_本文の抜粋:_
::::
煩雑な手続きを済ませてようやく開業をすることができた民泊。とはいえ民泊の供給過多により価格競争に巻き込まれてしまい、予定していた通りの利益を出すことができていないという状況になっていないでしょうか?
今回は、周辺物件の値段にとらわれずに、あなたが欲しい宿泊単価を設定してもきちんと予約数が増える宿の作り方についてお伝えしていきます。
「民泊を始めてみたいけど手続きや手順などが分からない…」という方は、以下の記事で詳しく解説していますので、ぜひ参考にしてください。
現役ホストが解説する民泊の始め方7ステップを見てみる
池袋で民泊運営しながら民泊代行サービスも展開
2018年に鎌倉で民泊運営を開始。その後、民泊運営代行も運営する傍ら、池袋(東京都)でも自社の民泊を運用中。
客単価と稼働率を上げることが得意。民泊運営のリアルな情報を発信している。
1.高単価民泊を運営するにはコンセプト設定が必須
そもそもですが、民泊を始めてただ単にAir bnbに載せたからといって、すぐに1泊1万円も2万円もするような宿にすることはできません。1泊1万円以上の宿にするためには、どのようなゲストにどのような形であなたの宿を楽しんでもらいたいのか?ということを決める必要があります。これが「コンセプト設計」にあたります。
2.民泊のコンセプト設計のためにはペルソナが重要
ではコンセプト設計はどのようにすれば良いのでしょうか?初めての方でも簡単にコンセプト設計ができるように、基本中の基本のコンセプト設計に必要な項目を考えてみましょう。
まずはあなたの物件のコンセプトを考えるためには、どのようなゲストに泊まって欲しいかというペルソナを設定することが重要です。
2-1.あなたの民泊に泊まる「ペルソナ」とは
そもそも「ペルソナ」という言葉を聞いたことはありますか?ペルソナはあなたの民泊に泊まるゲストの具体的な人物像のことです。
例えば、私は湘南で私の住居の一部を貸して民泊を行なっていました。ですから、ホームステイであるということと、鎌倉や江ノ島などの観光地に近く、私自身が観光案内をすることを強みにしていました。
私が設定していたペルソナは次の通りです。
- ヨーロッパ系のグループ旅行客
- 日本の文化を楽しみたくて日本に来ている
- 観光地だけではなく、地元の人が行くようなローカルな場所を好んでいる
このような方々が泊まりたくなる民泊を目指して運営していました。
2-2.民泊のペルソナ設定をするために考えるべきこととは?
民泊のペルソナ設定をするために考えるべきことは次の2つです。
::::
_データ一覧:_
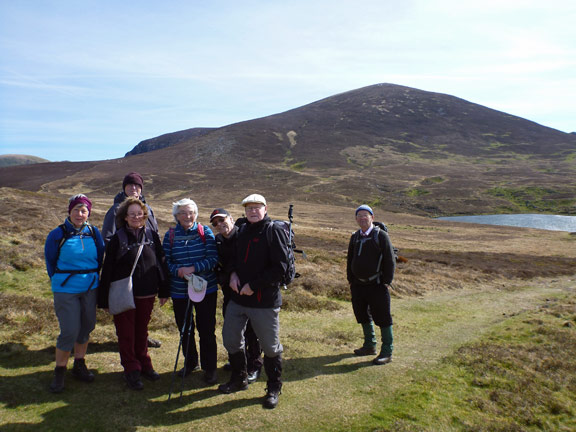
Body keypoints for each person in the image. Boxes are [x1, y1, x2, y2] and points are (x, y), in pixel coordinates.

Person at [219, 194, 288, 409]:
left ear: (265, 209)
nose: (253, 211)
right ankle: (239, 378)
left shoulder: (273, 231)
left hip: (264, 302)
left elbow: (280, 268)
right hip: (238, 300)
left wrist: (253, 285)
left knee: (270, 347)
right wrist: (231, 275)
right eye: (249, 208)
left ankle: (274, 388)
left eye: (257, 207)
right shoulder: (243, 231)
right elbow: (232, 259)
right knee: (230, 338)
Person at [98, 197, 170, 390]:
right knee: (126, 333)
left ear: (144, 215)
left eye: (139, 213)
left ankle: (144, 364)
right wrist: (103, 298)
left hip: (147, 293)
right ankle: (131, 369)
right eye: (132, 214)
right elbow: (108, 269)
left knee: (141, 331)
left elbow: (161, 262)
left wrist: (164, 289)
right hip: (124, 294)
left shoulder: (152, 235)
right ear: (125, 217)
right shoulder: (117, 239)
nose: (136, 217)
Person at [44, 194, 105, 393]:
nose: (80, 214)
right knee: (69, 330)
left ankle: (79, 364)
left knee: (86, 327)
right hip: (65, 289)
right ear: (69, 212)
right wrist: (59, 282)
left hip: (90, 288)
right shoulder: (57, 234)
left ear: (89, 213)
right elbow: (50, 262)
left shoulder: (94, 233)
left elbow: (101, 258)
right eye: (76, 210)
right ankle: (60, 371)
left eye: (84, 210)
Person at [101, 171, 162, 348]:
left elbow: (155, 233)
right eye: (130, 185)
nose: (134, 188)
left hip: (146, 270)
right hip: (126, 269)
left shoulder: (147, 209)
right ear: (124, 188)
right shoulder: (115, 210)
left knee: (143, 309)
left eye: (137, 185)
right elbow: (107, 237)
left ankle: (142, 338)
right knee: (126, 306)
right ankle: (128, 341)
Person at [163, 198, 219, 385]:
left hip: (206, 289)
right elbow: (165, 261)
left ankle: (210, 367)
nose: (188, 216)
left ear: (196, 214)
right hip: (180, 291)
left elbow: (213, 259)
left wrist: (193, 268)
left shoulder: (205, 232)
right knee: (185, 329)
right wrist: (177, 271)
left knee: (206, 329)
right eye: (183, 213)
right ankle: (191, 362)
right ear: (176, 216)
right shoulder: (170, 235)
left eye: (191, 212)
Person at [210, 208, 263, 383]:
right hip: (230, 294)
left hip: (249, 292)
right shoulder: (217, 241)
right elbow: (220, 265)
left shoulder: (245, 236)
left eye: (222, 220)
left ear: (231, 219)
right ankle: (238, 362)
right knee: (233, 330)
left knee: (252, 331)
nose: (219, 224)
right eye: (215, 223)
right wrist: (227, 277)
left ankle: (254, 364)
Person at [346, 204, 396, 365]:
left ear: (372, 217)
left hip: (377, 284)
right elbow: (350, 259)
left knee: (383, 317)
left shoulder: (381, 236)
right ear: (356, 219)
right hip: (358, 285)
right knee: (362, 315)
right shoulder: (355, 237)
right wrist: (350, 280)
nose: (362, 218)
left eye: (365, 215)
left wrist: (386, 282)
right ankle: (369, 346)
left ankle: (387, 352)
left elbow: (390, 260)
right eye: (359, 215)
::::
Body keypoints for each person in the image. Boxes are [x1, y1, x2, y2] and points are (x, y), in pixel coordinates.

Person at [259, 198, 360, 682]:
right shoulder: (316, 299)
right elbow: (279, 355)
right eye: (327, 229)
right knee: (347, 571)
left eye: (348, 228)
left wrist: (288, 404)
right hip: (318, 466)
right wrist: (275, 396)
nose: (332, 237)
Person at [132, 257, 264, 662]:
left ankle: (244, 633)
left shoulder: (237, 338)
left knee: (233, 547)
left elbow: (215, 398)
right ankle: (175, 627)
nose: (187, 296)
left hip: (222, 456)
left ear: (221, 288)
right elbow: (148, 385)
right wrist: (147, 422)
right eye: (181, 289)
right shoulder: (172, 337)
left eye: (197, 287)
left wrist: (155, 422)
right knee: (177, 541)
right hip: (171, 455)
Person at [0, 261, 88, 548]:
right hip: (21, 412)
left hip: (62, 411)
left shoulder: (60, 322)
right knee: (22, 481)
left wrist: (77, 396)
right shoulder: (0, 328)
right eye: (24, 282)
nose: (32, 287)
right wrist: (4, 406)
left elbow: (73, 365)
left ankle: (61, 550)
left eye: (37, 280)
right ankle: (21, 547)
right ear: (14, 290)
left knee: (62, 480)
::::
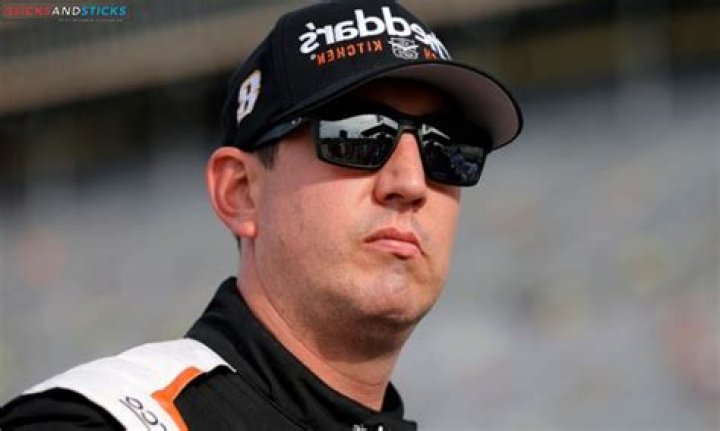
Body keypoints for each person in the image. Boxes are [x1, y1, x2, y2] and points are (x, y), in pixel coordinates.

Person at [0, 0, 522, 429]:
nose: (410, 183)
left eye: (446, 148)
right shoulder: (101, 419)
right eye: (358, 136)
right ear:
::::
_やること:_
[A] 民泊の記事で、書き手が湘南の宿のペルソナとして最初にあげているのは、どんな旅行客ですか。
[B] 民泊の記事の続きを、最後の文のあとから書き進めてください。

_作業の結果:_
[A] ヨーロッパ系のグループ旅行客です。

[B]
- ターゲットのグループ像とは?
- ターゲットはどのようなことを求めているのか?
順番に見ていきましょう。
2-2-1.ターゲットのグループ像とは?
ペルソナとはターゲットの人物像ですから、ファミリー向けなのか、カップル向け、友達同士もしくはバックパッカーなどの単身で安宿を求めている人なのかという大まかなグループの種類を考えてみましょう。
ファミリー向けであれば人数が多いため、高単価を狙えます。またカップル向けであればインスタ映えなどができるのであれば、十分に来てもらう価値はあるでしょう。一方で、バックパッカーなどは安さを求めるため、今回の高単価民泊には向いていないと言えます。
まずはどのような層のゲストをターゲットにするかを考えます。
2-2-2.ターゲットはどのようなことを求めているのか?
次に考えるべきことは、①で決めたターゲット層がどのようなことを求めているかを考えましょう。
私の鎌倉の民泊のように観光を求めているのか、それとも古民家のような日本独自の文化に触れることを求めているのか、それとも山の中でゆったりと暮らすなどといった「ゆとり」を求めているのか、様々な要素があるとは思いますが、どのようなことを求めて泊まっていただきたいかを考えましょう。
とりあえずこれらを1つだけ決めるのではなく、最低でも3個以上具体的に求めることを考えてみることで、コンセプト設計に必要な条件を挙げることができます。
2-3.コンセプト設計をするときの4つのヒント
ここまででどのようなゲストに泊まってほしいか?という条件は定まりました。
それでは次にどのような民泊として世の中の人に見てもらうか?ということを決める必要があります。それが「コンセプト設計」にあたります。
その時にヒントとなる質問事項をいくつか用意してみました。
- あなたの物件の周りにはどんな観光地がありますか?
- あなたの人柄はどのようなものですか?
- あなたの趣味はなんですか?
- あなたの物件のオリジナル性はなんですか?(どんな特徴がありますか?)
家主在住型でも家主不在型でも良いのですが、他の物件とは違う付加価値をつける必要があります。その付加価値か何かを考える際に、上の4つの質問を考えてみると、何か新たな価値に気づくことができるかもしれません。
例えば、あなたの趣味がサイクリングなのだとすれば、ロードバイクを無料で貸し出し、その地元の人しか知らないサイクリングロードマップを作って、ゲストの方にご紹介することも1つの強みでしょう。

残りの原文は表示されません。